Interne Beschwerdewege: Wenn eine Online-Plattform nicht auf eine Meldung durch Nutzer*innen reagiert oder diese abweist, gibt es ab heute Möglichkeiten zur Beschwerde. So können Nutzer*innen etwa bis zu sechs Monate nach Erhalt der Information über die Ablehnung der Meldung eine erneute Überprüfung verlangen. Eine solche Beschwerde ist elektronisch und ohne Kosten möglich.
Trusted Flagger: Wenn eine Meldung nicht erfolgreich war, können sich Nutzer*innen darüber hinaus an bestimmte zivilgesellschaftliche Organisationen wenden. Diese sogenannten „Trusted Flagger“ verfügen über einen privilegierten Meldeweg und können in solchen Fällen unterstützen.
Außergerichtliche Streitbeilegung: Für eine unabhängige Bewertung des jeweiligen Falls können Betroffene darüber hinaus eine außergerichtliche Streitbeilegung einfordern. Diese kann von einer unabhängigen Institution, etwa von einer gemeinnützigen Organisation oder einer Anwaltskanzlei ausgerichtet werden.
Beschwerde bei der Koordinierungsstelle: Jeder Mitgliedsstaat hat eine oder mehrere zuständige Behörden für die Aufsicht über den Digital Services Act. Eine dieser Behörden ist die Koordinierungsstelle für digitale Dienste. Diese Institutionen werden spätestens im Februar 2024 benannt. In Deutschland wird dies voraussichtlich die Bundesnetzagentur sein. Wenn Nutzer*innen den Eindruck haben, dass der DSA durch eine Plattform missachtet wird, können sie sich an diese Koordinierungsstelle wenden. Diese kann Anordnungen und Sanktionen gegenüber den Plattformen verhängen.
Gerichtsverfahren: Selbstverständlich ist es weiterhin möglich, dass Nutzer*innen ihre Rechte vor Gericht geltend machen. Sofern es sich dabei um die Entfernung rechtswidriger Beiträge handelt, müssen sie diese zunächst an die Plattform gemeldet haben.
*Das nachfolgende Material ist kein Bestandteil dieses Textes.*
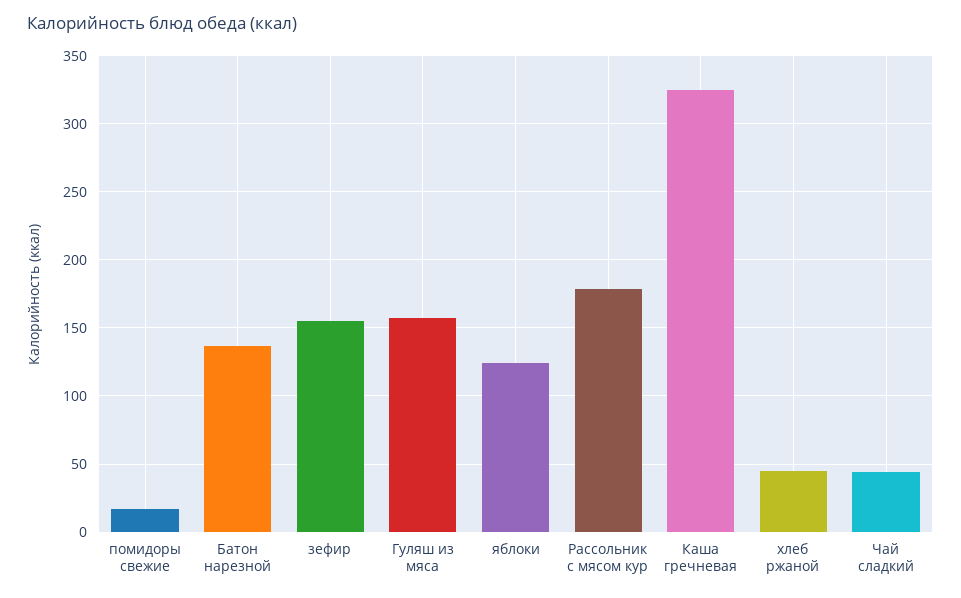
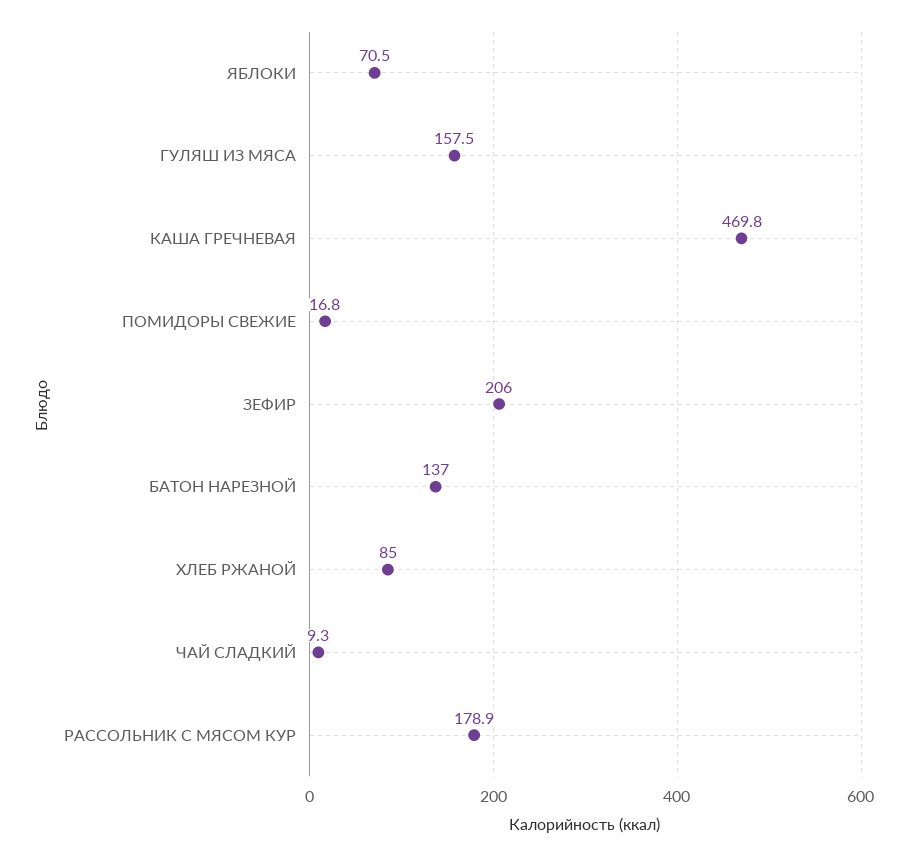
зефир: 155 -> 206
яблоки: 125 -> 70.5
Каша гречневая: 325 -> 469.8
хлеб ржаной: 45 -> 85
Чай сладкий: 45 -> 9.3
Kontaktwege: Plattformen müssen einen einfach zugänglichen, elektronischen Kontaktweg bereitstellen, nach dem Nutzer*innen nicht lange suchen müssen. Der Kontaktweg muss in der Nähe der Kontakteinstellungen auf der Online-Plattform zu finden sein.
Alle neuen Regelungen im Detail, sowie Tipps und Hinweise finden sich im von HateAid im Rahmen des Landecker Digital Justice Movements veröffentlichten Leitfaden.
HateAid gGmbH
Die gemeinnützige Organisation HateAid wurde 2018 gegründet und hat ihren Hauptsitz in Berlin. Sie setzt sich für Menschenrechte im digitalen Raum ein und engagiert sich auf gesellschaftlicher wie politischer Ebene gegen digitale Gewalt und ihre Folgen. HateAid unterstützt Betroffene von digitaler Gewalt konkret durch Beratung und Prozesskostenfinanzierung. Gründungsgeschäftsführerin ist Anna-Lena von Hodenberg.
HateAid ist Trägerin der Theodor-Heuss-Medaille 2023.
Im Rahmen des Landecker Digital Justice Movements finanziert HateAid Grundsatzprozesse gegen Online-Plattformen, um grundlegende Nutzer*innenrechte gerichtlich klären zu lassen.